LES CHOSES VONT si vite que les quotidiens du matin, annonçaient un peu trop tôt vendredi, le triomphe de Dominique de Villepin. La veille, les commentaires convergeaient à propos d’une nouvelle défaite de Nicolas Sarkozy qui s’ajoute aux précédentes, du danger que l’ancien Premier ministre faisait peser sur la candidature éventuelle de M. Sarkozy à un second mandat, et même de l’avenir de la France. L’appel de M. Marin annule ces spéculations et renvoie le procès à son début. M. de Villepin n’a pas manqué de souligner l’acharnement inlassable ou la haine que lui voue le président, ses avocats et amis n’ont pas manqué de démontrer que le chef de l’État n’est pas la victime qu’il prétend être et que la vraie victime de ce « complot » est Dominique de Villepin, il demeure que celui-ci se retrouve ligoté par la justice pendant un temps précieux, ces mois au cours desquels il aurait pu construire une candidature contre M. Sarkozy. Du point de vue politique, sinon judiciaire ou moral, c’est Dominique de Villepin qui essuie une grave défaite. Ce qui aggrave le soupçon d’une ingérence du pouvoir.
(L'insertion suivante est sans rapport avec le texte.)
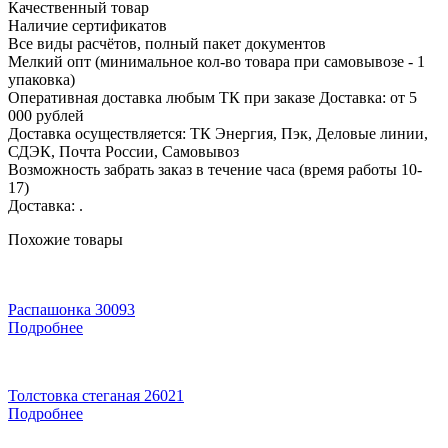
Качественный товар
Наличие сертификатов
Все виды расчётов, полный пакет документов
Мелкий опт (минимальное кол-во товара при самовывозе - 1
упаковка)
Оперативная доставка любым ТК при заказе Доставка: от 5
000 рублей
Доставка осуществляется: ТК Энергия, Пэк, Деловые линии,
СДЭК, Почта России, Самовывоз
Возможность забрать заказ в течение часа (время работы 10-
17)
Доставка: .
Похожие товары
Распашонка 30093
Подробнее
Толстовка стеганая 26021
Подробнее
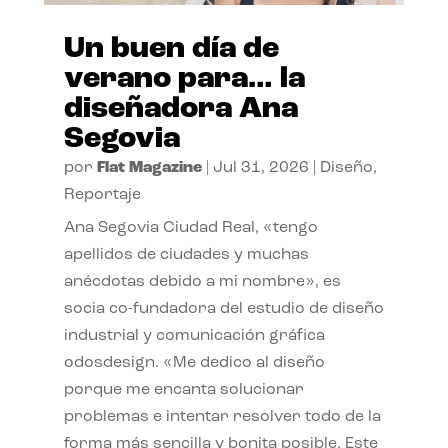
Un buen día de
verano para… la
diseñadora Ana
Segovia
por
Flat Magazine
|
Jul 31, 2026
|
Diseño
,
Reportaje
Ana Segovia Ciudad Real, «tengo
apellidos de ciudades y muchas
anécdotas debido a mi nombre», es
socia co-fundadora del estudio de diseño
industrial y comunicación gráfica
odosdesign. «Me dedico al diseño
porque me encanta solucionar
problemas e intentar resolver todo de la
forma más sencilla y bonita posible. Este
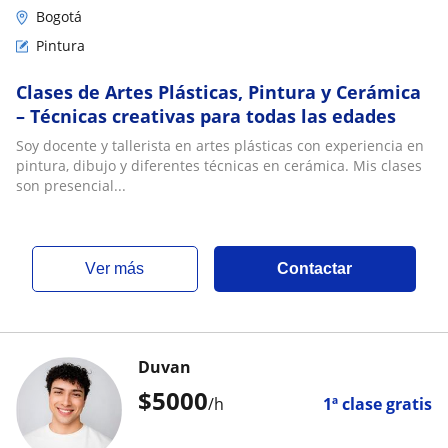
Bogotá
Pintura
Clases de Artes Plásticas, Pintura y Cerámica
– Técnicas creativas para todas las edades
Soy docente y tallerista en artes plásticas con experiencia en
pintura, dibujo y diferentes técnicas en cerámica. Mis clases
son presencial...
ver más
Contactar
Duvan
$
5000
/h
1ª clase gratis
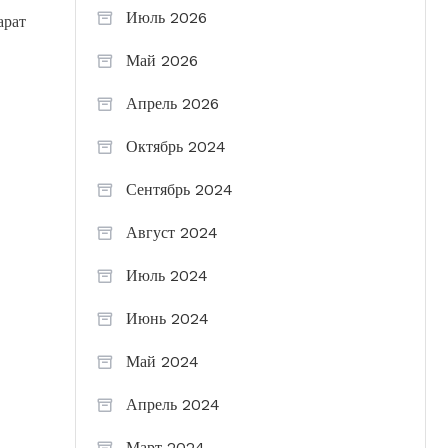
Июль 2026
арат
Май 2026
Апрель 2026
Октябрь 2024
Сентябрь 2024
Август 2024
Июль 2024
Июнь 2024
Май 2024
Апрель 2024
Март 2024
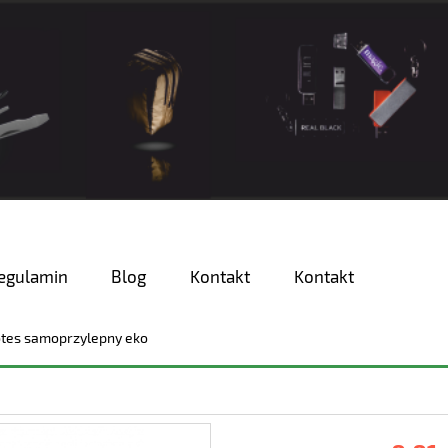
egulamin
Blog
Kontakt
Kontakt
tes samoprzylepny eko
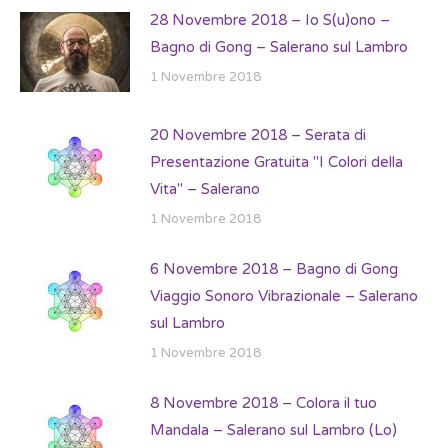
28 Novembre 2018 – Io S(u)ono –
Bagno di Gong – Salerano sul Lambro
1 Novembre 2018
20 Novembre 2018 – Serata di
Presentazione Gratuita "I Colori della
Vita" – Salerano
1 Novembre 2018
6 Novembre 2018 – Bagno di Gong
Viaggio Sonoro Vibrazionale – Salerano
sul Lambro
1 Novembre 2018
8 Novembre 2018 – Colora il tuo
Mandala – Salerano sul Lambro (Lo)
L’appel, intejeté par un homme qui aura mesuré toutes les conséquences politiques (et même historiques) de sa décision, qui aura sans doute compris qu’il prenait une énorme responsabilité et dont personne ne peut dire si, oui ou non, il a été influencé par le pouvoir (ce qu’il s’est empressé de démentir), est-il justifié en droit ? Les attendus du tribunal ne sont pas aussi sévères pour M. de Villepin que l’entourage de M. Sarkozy veut bien le dire. Mensonges ou contradictions de l’accusé sont mentionnés, mais les juges insistent sur l’absence totale de preuves. Il n’existe, disent-ils, aucun moyen de démontrer la culpabilité de l’ancien Premier ministre. En conséquence de quoi, il fallait le relaxer. Et la justice serait passée.
Jean-Claude Marin s’appuie sur ce qu’il considère comme une sérieuse distance entre les attendus et le jugement. Il n’est pas impossible qu’il souhaite aller plus loin dans la recherche de la vérité. Si Jean-Louis Gergorin et Imad Lahoud ont pu les apprentis sorciers de la manipulation, on imagine mal qu’ils l’aient conçue seuls et qu’il n’y eût aucun personnage politique derrière la tentative de diffamer Nicolas Sarkozy. Si ce personnage n’est pas M. de Villepin, qui est-ce ? Il est même curieux que l’opinion se contente d’une relaxe qui ne fait pas vraiment la lumière sur les faits.
Jugement dernier.
Devons-nous nous contenter du mystère ? M. Sarkozy a très vite administré la preuve de son honnêteté (il n’a pas de compte en banque à l’étranger) et même si un complot a été fomenté contre lui, ce qui est très grave, il est indemne et, en plus, chef de l’État. Dominique de Villepin a joué avec le feu mais en définitive, il n’a pu causer de tort à personne. Dans ces conditions, pourquoi ne pas en finir ? Le procureur de Paris, Jean-Claude Marin, a le droit de placer la justice au-dessus de tout. C’est ce qui est souhaitable en bonne démocratie. Cependant, il savait qu’il serait accusé de céder à une pression de l’exécutif et, sur ce point, la conviction de l’opinion ne variera pas. M. Marin, la ministre de la Justice, Michèle Alliot-Marie et le président devront porter le fardeau de ce soupçon jusqu’au jugement dernier : les élections générales de 2012. Si le chef de l’État avait tiré la bonne leçon de l’affaire Clearstream, qui l’a montré sous le jour détestable de la rancune tenace et de la détestation irrépressible, toutes choses qui nuisent, comme beaucoup d’autres, à sa stature présidentielle, il aurait exercé une pression sur le procureur pour qu’il ne fasse pas appel ! L’Élysée et l’UMP sont les premiers à dire, après tout, que Dominique de Villepin, jamais élu, privé de réseaux et d’argent et dont le soutien populaire est encore confidentiel, n’a pas de chances sérieuses de battre Nicolas Sarkozy dans une sorte de primaire à droite. Alors ? Pourquoi Sarkozy ne s’est-il pas donné le beau rôle pour une fois ? L’opinion est infiniment plus indulgente pour les modestes et les timides que pour les gens agressifs. M. Sarkozy, essayez la gentillesse.